**Excerpted data**:
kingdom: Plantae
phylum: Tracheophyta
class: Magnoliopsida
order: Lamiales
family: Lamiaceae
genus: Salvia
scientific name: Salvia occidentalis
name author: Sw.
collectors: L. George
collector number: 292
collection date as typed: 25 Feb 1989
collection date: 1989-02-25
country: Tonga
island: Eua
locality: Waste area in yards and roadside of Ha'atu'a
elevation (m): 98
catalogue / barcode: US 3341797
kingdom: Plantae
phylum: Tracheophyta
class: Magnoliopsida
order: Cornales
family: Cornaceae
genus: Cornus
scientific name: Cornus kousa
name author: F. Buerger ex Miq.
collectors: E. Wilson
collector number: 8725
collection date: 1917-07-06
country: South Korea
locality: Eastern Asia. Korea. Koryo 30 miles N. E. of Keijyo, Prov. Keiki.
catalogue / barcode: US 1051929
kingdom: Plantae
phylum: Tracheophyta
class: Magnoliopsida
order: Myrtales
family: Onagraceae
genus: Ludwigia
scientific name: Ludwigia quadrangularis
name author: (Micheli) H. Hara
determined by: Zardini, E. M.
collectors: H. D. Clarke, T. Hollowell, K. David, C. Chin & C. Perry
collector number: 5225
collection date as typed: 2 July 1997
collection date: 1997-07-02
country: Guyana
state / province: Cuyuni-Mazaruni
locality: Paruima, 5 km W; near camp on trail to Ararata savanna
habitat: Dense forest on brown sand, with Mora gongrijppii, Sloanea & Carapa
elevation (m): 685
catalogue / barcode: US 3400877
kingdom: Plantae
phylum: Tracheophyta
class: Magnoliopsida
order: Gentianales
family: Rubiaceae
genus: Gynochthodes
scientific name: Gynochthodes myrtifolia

**Exercise details**: Please recast the lines from the one with "genus: Salvia" up to and including the one with "catalogue / barcode: US 3341797" as a numbered list, leaving out any blank lines.

**Reply**:
1. genus: Salvia
2. scientific name: Salvia occidentalis
3. name author: Sw.
4. collectors: L. George
5. collector number: 292
6. collection date as typed: 25 Feb 1989
7. collection date: 1989-02-25
8. country: Tonga
9. island: Eua
10. locality: Waste area in yards and roadside of Ha'atu'a
11. elevation (m): 98
12. catalogue / barcode: US 3341797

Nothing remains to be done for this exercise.